▶ EXERCISE REQUIREMENTS
Rewrite the listing below with "scientific name" changed to "binomial" everywhere it appears, leaving everything else as it is and omitting the pictures.

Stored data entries

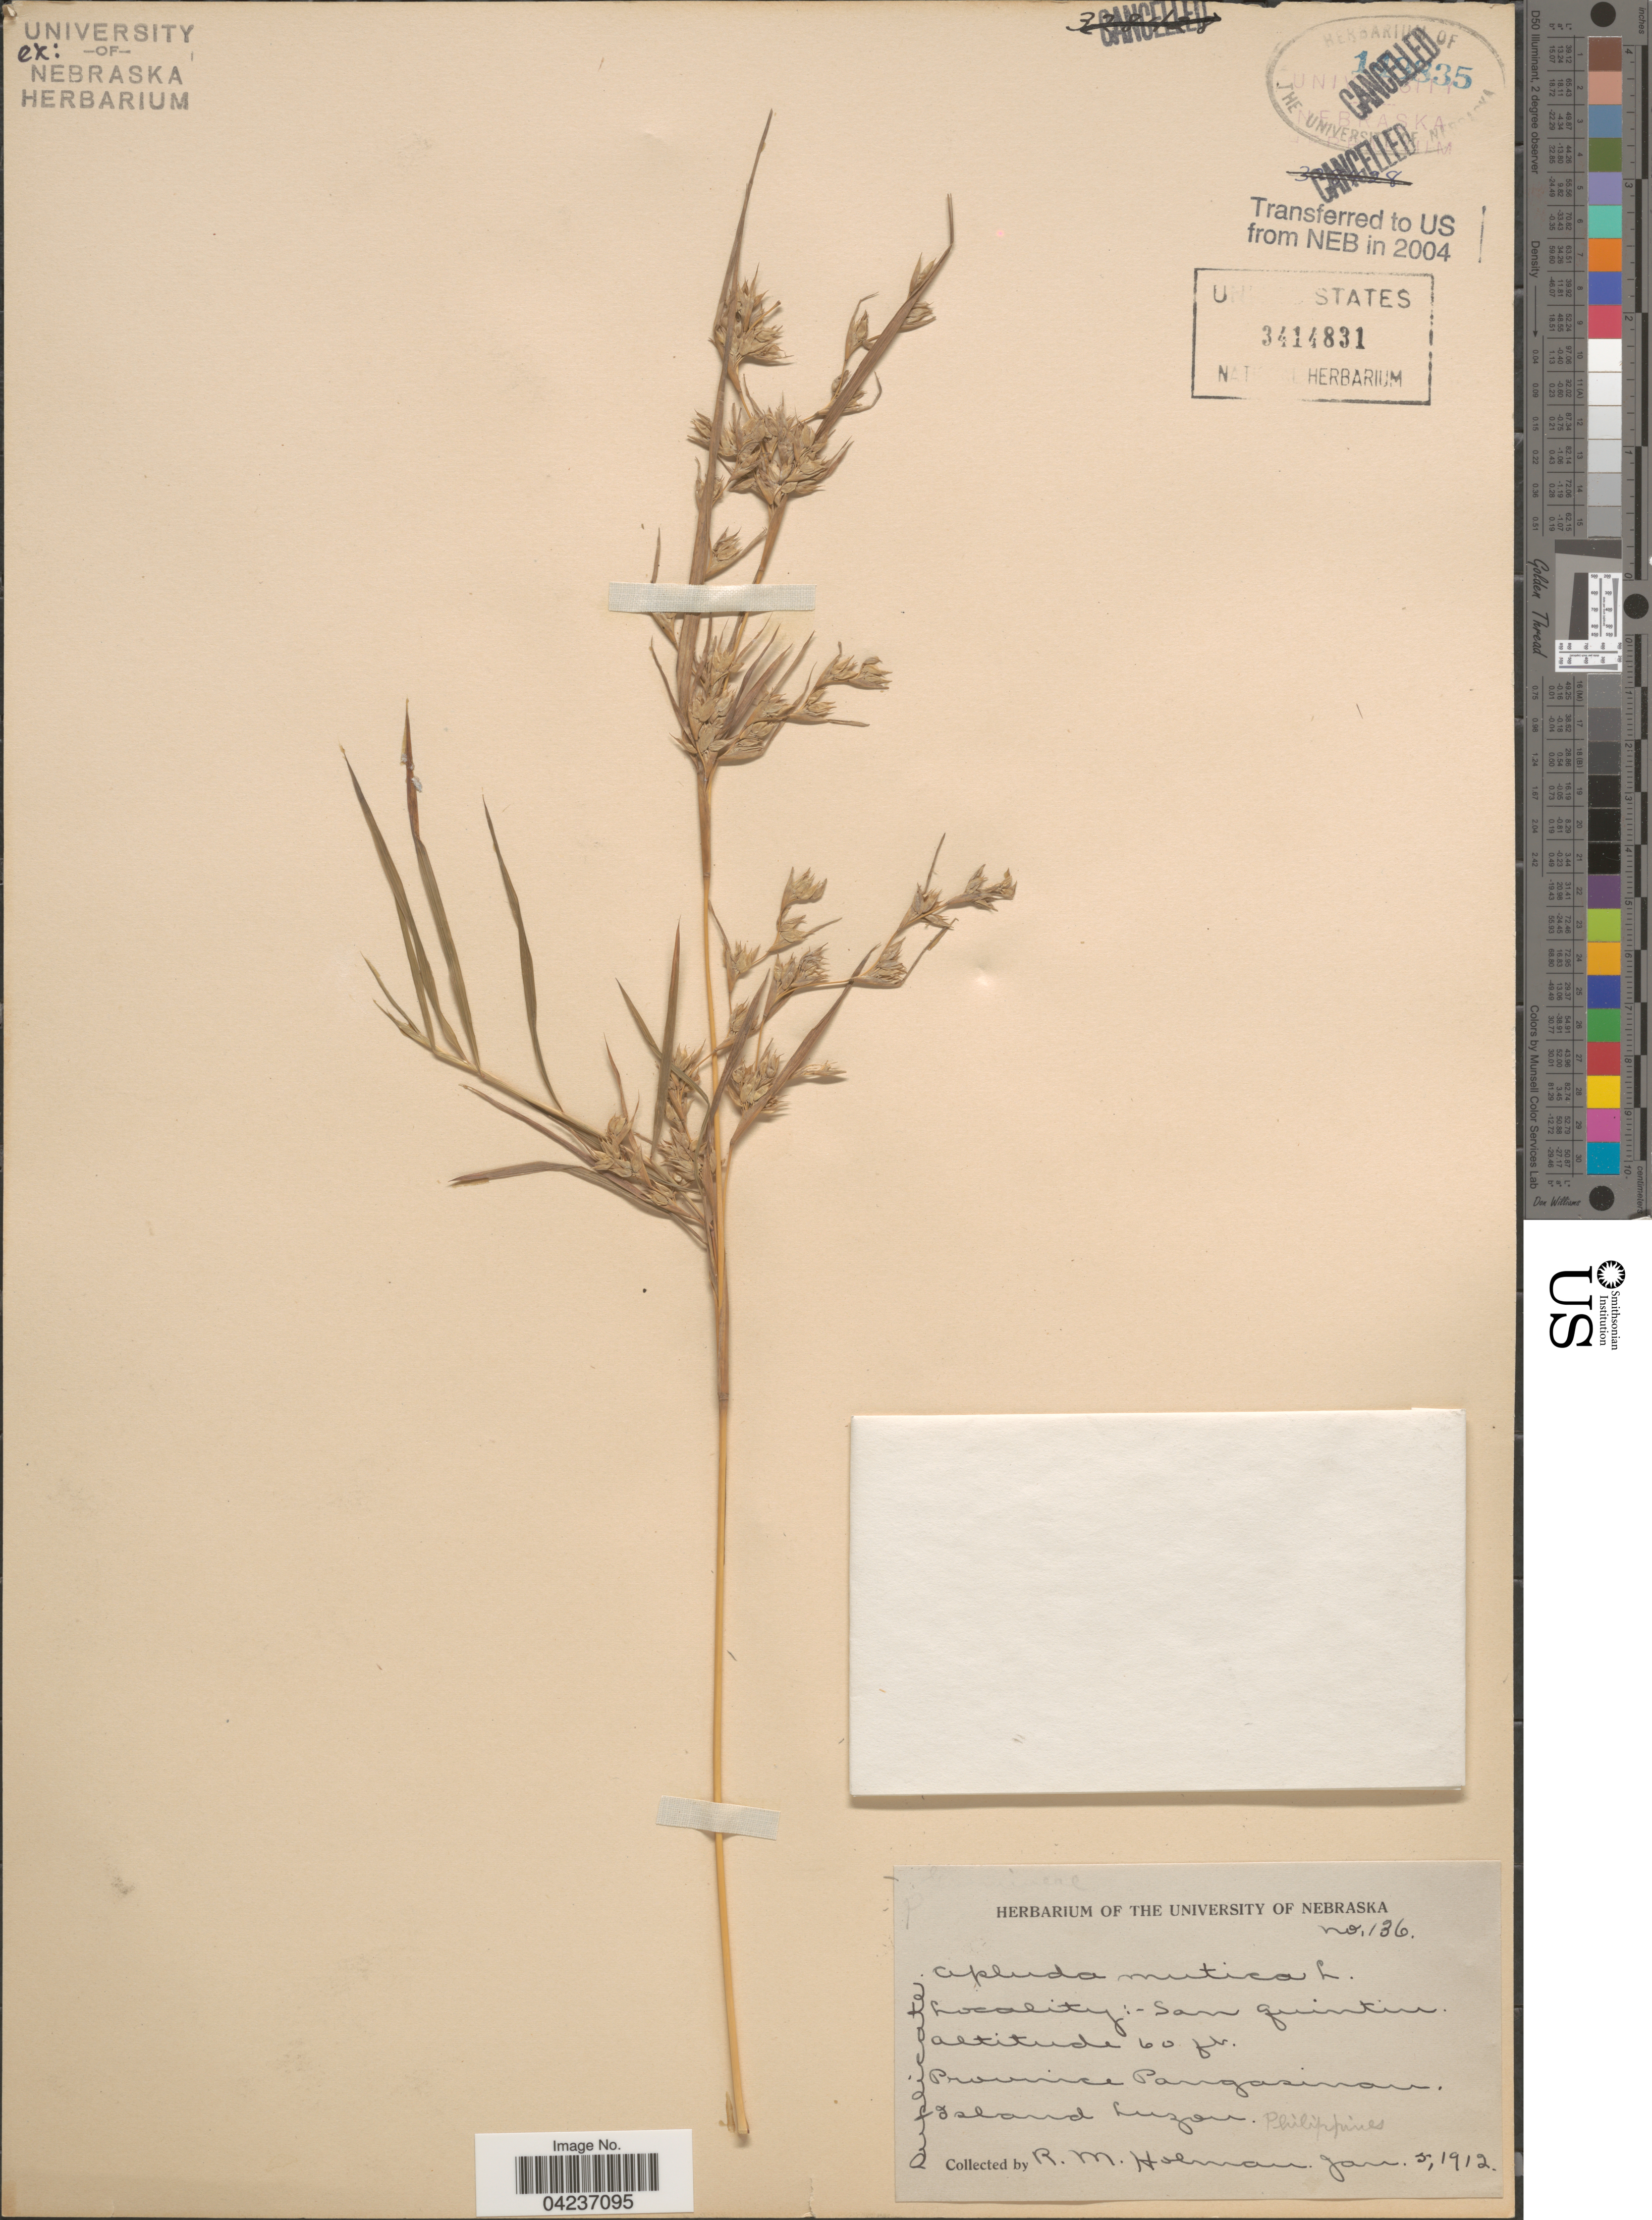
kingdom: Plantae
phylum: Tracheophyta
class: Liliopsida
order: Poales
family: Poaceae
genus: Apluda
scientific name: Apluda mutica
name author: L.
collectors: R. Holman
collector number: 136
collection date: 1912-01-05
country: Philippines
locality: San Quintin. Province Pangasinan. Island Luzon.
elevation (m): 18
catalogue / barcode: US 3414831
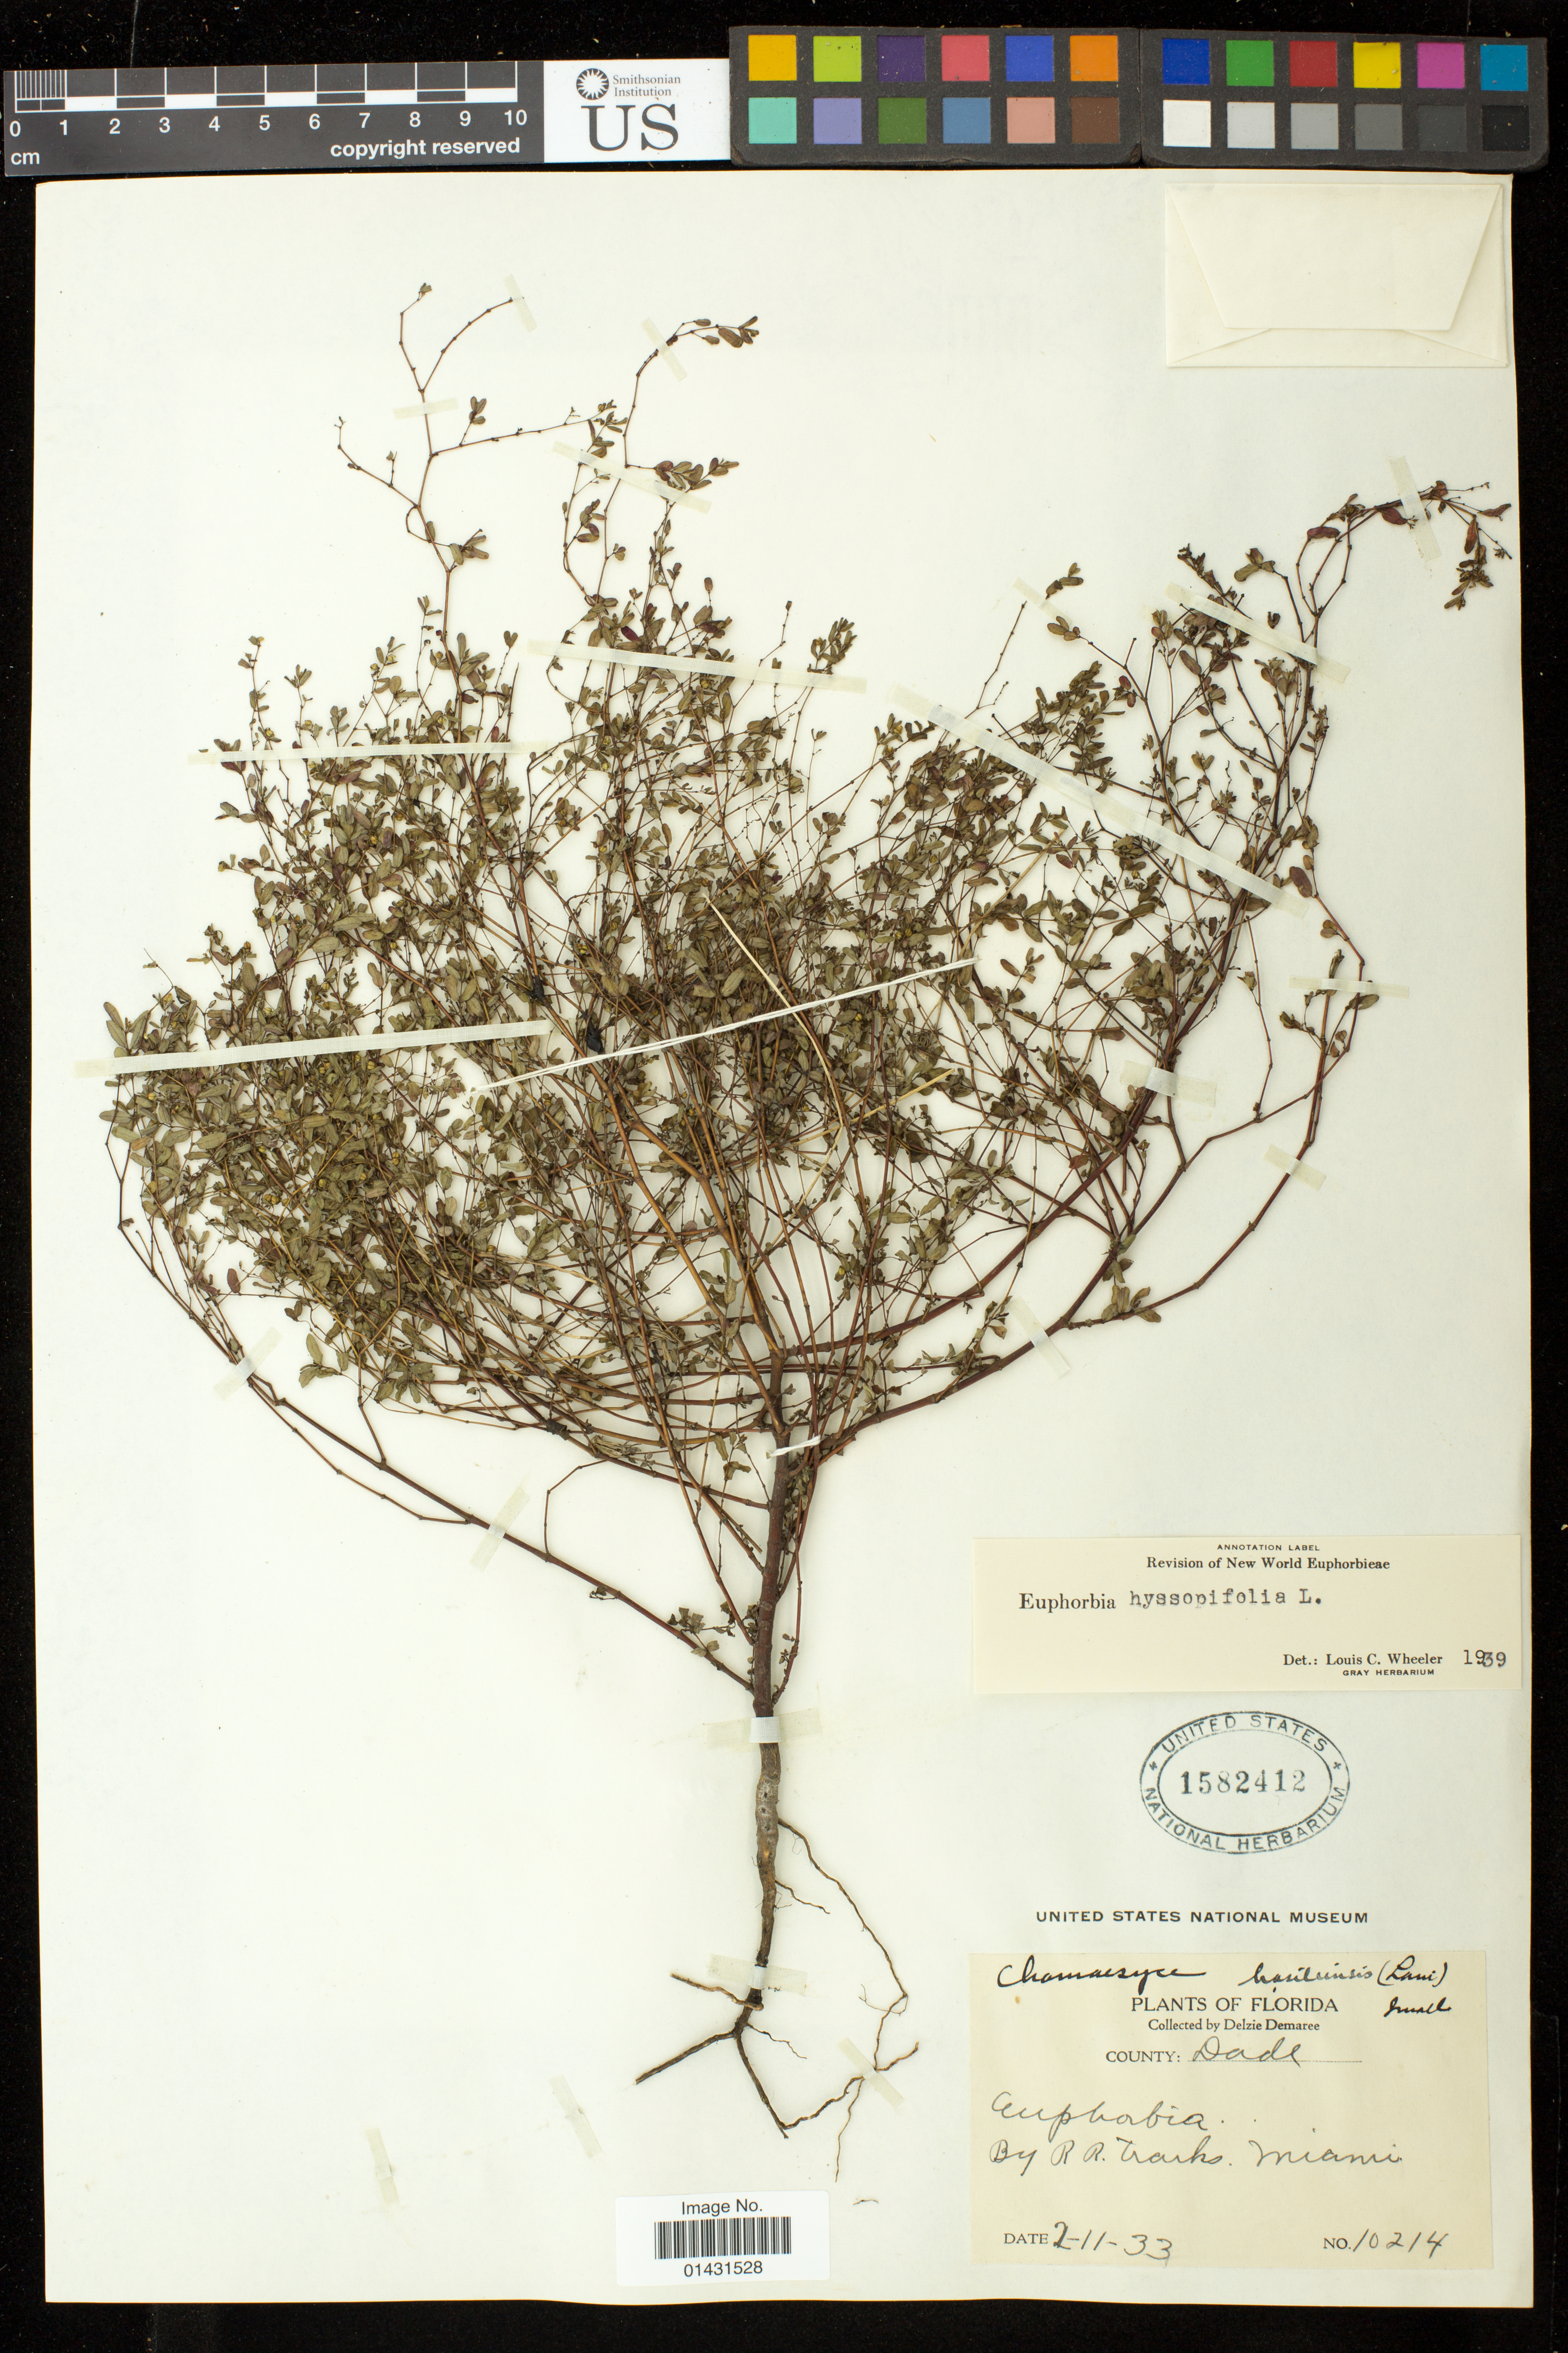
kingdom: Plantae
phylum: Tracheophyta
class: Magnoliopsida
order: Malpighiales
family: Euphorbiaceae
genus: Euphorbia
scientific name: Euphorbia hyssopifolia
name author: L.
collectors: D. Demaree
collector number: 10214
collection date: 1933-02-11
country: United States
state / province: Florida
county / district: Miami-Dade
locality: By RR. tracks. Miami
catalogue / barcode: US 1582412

▶ OUTPUT BELOW
kingdom: Plantae
phylum: Tracheophyta
class: Liliopsida
order: Poales
family: Poaceae
genus: Apluda
binomial: Apluda mutica
name author: L.
collectors: R. Holman
collector number: 136
collection date: 1912-01-05
country: Philippines
locality: San Quintin. Province Pangasinan. Island Luzon.
elevation (m): 18
catalogue / barcode: US 3414831
kingdom: Plantae
phylum: Tracheophyta
class: Magnoliopsida
order: Malpighiales
family: Euphorbiaceae
genus: Euphorbia
binomial: Euphorbia hyssopifolia
name author: L.
collectors: D. Demaree
collector number: 10214
collection date: 1933-02-11
country: United States
state / province: Florida
county / district: Miami-Dade
locality: By RR. tracks. Miami
catalogue / barcode: US 1582412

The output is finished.